* **BRIEF**
Please list every line of the records below that contains the string "reading". Matching is case-sensitive.
=== EXCERPTED DATA ===
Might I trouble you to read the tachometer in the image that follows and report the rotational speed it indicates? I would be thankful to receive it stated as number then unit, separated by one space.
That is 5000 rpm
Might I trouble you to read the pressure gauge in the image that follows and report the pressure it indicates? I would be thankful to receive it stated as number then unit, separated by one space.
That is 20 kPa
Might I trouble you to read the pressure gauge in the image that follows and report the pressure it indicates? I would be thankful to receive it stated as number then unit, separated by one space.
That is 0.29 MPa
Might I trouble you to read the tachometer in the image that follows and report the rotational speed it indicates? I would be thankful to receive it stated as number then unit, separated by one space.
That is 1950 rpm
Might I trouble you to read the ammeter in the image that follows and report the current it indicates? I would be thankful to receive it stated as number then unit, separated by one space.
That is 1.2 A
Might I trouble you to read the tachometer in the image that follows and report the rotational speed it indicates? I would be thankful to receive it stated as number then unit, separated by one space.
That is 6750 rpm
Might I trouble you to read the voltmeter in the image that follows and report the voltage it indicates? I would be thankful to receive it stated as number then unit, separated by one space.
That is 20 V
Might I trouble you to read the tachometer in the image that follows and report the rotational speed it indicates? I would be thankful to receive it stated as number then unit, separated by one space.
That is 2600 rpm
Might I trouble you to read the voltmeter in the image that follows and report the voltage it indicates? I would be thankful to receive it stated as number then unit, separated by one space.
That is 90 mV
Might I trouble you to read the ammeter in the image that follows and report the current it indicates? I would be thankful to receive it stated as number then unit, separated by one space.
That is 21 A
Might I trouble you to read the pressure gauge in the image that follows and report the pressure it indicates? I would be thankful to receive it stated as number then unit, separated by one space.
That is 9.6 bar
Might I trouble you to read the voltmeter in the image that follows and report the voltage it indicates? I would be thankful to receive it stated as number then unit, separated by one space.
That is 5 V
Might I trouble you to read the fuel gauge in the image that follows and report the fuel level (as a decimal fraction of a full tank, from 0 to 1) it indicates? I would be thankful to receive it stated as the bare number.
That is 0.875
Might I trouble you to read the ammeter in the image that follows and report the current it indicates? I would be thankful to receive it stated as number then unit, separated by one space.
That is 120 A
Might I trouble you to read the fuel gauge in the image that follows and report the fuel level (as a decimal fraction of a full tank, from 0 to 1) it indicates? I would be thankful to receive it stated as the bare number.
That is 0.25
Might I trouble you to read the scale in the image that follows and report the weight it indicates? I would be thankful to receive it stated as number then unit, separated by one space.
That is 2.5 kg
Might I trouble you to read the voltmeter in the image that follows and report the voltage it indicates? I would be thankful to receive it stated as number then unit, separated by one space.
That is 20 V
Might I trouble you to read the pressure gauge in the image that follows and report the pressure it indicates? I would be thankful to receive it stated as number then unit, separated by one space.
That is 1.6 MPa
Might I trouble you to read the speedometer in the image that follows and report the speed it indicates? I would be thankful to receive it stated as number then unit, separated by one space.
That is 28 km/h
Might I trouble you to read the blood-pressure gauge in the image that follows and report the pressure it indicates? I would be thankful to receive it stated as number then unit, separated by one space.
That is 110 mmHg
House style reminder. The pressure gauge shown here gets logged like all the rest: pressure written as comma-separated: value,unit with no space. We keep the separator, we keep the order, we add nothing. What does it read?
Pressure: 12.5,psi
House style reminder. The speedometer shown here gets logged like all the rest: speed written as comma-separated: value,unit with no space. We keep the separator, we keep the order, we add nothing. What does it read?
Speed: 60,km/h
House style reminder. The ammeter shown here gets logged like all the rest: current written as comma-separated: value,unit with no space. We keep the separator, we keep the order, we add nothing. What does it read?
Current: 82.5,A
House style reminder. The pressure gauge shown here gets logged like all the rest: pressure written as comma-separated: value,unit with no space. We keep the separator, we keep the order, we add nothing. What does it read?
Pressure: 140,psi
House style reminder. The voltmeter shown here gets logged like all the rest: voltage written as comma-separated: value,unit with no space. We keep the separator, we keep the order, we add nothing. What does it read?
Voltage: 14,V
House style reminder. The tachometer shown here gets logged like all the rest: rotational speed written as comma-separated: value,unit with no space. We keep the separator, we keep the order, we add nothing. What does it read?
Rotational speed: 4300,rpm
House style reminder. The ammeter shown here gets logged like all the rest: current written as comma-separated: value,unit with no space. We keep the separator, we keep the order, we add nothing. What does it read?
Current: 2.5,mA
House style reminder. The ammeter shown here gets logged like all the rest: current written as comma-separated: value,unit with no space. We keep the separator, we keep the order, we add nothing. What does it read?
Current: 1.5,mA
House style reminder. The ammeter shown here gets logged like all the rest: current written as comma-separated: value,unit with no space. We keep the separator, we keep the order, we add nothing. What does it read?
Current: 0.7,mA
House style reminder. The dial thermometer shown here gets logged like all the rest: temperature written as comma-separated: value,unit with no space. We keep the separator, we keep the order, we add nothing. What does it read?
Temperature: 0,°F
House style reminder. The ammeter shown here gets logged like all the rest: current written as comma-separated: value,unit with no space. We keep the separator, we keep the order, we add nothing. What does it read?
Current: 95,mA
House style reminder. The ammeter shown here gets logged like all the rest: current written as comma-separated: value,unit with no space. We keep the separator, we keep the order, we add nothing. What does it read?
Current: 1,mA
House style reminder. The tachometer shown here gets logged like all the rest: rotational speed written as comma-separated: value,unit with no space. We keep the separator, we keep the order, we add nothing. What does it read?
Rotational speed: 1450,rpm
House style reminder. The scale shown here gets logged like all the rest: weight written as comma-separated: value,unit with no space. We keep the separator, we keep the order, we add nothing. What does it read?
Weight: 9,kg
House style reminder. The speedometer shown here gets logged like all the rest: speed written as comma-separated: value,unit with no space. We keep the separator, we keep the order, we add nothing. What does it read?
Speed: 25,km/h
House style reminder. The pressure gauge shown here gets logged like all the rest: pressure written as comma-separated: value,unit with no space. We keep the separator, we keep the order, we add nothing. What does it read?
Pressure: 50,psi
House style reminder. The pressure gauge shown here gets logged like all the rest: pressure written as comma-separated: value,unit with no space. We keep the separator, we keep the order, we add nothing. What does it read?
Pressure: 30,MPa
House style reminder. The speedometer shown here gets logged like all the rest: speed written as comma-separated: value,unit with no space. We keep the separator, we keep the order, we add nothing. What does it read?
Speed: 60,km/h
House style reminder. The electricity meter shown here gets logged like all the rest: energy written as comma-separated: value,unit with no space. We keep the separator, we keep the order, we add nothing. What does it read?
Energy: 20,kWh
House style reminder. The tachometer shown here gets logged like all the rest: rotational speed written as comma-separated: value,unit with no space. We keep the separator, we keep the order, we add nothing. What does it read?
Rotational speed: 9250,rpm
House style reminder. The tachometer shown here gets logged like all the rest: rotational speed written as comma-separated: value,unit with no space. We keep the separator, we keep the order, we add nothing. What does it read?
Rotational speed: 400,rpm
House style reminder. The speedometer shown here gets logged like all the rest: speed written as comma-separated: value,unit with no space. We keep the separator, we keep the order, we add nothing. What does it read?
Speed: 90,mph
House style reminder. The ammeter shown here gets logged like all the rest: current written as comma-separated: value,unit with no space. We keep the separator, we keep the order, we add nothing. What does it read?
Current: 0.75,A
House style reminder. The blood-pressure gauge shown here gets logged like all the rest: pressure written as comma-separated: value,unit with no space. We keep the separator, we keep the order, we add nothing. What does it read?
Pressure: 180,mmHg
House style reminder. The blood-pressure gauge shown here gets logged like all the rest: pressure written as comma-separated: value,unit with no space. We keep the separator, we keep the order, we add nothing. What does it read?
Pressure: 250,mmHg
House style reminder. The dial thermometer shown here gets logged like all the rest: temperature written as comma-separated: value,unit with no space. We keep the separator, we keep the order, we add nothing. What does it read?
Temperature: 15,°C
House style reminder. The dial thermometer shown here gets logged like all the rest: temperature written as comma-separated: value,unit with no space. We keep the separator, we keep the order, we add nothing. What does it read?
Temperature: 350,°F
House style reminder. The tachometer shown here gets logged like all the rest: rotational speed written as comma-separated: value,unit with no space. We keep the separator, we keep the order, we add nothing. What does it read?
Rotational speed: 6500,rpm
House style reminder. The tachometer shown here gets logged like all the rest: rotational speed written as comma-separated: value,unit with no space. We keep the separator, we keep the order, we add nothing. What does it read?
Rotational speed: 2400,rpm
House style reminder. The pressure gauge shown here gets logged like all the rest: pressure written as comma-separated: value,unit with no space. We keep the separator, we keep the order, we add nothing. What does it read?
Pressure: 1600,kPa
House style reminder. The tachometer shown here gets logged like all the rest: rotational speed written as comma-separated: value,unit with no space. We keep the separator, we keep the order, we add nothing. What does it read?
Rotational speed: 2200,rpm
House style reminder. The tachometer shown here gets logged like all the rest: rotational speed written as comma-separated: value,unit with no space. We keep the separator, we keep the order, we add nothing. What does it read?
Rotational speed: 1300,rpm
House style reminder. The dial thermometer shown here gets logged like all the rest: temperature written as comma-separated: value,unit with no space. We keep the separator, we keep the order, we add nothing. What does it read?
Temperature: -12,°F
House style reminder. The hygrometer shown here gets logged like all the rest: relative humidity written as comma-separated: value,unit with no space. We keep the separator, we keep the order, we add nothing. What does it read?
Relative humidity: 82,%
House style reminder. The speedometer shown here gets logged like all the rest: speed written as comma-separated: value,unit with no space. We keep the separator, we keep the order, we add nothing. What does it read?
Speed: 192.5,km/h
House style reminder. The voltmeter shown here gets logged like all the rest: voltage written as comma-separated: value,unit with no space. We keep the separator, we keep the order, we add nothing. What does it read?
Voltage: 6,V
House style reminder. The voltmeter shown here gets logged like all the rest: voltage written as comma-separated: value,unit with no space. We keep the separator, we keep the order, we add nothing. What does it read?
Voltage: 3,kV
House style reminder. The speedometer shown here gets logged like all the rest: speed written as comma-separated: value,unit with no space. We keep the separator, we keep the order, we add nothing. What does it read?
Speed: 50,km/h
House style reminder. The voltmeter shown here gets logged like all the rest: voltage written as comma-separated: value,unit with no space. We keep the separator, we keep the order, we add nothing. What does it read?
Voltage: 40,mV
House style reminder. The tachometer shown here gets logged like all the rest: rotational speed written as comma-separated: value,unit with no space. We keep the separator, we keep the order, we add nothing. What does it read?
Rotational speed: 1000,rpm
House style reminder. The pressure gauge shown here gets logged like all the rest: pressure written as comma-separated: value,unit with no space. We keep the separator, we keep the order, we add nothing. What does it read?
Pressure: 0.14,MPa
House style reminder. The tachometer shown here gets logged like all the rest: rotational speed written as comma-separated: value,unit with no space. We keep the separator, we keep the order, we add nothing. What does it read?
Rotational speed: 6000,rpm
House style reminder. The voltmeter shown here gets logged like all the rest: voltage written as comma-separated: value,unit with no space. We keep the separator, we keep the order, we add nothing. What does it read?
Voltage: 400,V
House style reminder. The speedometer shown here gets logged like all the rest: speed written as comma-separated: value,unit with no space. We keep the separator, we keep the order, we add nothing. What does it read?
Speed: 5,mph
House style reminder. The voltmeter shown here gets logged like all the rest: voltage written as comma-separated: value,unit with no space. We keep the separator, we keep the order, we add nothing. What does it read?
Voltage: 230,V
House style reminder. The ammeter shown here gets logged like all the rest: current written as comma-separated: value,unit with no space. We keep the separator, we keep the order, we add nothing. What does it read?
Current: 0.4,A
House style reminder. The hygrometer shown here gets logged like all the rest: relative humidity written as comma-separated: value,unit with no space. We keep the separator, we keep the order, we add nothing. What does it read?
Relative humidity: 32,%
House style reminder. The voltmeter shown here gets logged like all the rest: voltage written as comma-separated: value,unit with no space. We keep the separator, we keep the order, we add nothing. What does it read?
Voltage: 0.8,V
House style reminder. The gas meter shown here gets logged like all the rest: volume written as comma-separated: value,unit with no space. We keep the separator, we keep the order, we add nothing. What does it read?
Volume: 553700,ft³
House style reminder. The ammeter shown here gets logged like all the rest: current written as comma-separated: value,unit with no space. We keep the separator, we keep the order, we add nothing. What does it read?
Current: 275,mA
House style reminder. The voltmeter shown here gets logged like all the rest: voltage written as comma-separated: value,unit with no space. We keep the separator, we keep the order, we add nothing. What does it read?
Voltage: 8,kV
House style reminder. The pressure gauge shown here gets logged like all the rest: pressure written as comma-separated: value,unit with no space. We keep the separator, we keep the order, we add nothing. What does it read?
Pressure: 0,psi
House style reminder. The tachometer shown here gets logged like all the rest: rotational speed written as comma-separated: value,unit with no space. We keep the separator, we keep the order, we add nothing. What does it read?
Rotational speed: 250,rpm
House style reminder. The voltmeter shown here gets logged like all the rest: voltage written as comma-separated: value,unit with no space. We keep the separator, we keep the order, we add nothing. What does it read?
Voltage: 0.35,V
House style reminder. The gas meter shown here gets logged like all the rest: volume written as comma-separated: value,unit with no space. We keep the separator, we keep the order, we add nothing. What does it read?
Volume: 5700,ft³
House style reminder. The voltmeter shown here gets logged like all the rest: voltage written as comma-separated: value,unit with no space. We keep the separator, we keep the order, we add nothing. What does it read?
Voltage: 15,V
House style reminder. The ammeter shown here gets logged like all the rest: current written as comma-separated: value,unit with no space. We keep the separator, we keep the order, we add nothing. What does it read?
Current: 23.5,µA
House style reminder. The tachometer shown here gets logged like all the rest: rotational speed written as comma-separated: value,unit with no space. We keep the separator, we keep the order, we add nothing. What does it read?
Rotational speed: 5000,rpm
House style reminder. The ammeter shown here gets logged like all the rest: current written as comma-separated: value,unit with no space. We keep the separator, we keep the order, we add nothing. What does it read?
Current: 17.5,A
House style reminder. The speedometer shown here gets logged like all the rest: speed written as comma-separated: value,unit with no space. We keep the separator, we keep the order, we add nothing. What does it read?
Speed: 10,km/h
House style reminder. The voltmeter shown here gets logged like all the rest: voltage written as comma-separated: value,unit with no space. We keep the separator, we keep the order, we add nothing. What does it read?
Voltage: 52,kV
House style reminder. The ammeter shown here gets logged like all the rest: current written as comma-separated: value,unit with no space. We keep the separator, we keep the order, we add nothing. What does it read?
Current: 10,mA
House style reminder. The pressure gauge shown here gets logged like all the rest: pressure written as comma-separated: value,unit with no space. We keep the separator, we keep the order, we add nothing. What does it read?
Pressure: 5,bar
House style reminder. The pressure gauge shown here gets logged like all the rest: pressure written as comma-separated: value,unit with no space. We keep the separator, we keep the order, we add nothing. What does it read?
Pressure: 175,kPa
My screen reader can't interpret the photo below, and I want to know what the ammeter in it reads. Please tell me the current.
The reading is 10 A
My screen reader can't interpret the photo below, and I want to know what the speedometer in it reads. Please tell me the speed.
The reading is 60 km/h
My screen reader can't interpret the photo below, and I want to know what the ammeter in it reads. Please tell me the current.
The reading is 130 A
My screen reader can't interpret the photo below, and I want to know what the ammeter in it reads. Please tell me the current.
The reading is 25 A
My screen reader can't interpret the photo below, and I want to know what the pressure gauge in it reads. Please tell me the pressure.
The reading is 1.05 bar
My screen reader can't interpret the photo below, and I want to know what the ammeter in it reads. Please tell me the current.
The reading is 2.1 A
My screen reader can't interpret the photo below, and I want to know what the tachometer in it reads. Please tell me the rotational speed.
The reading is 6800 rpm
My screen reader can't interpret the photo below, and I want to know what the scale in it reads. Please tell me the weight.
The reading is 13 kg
===
* **SOLUTION TO THE EXERCISE**
The reading is 10 A
The reading is 60 km/h
The reading is 130 A
The reading is 25 A
The reading is 1.05 bar
The reading is 2.1 A
The reading is 6800 rpm
The reading is 13 kg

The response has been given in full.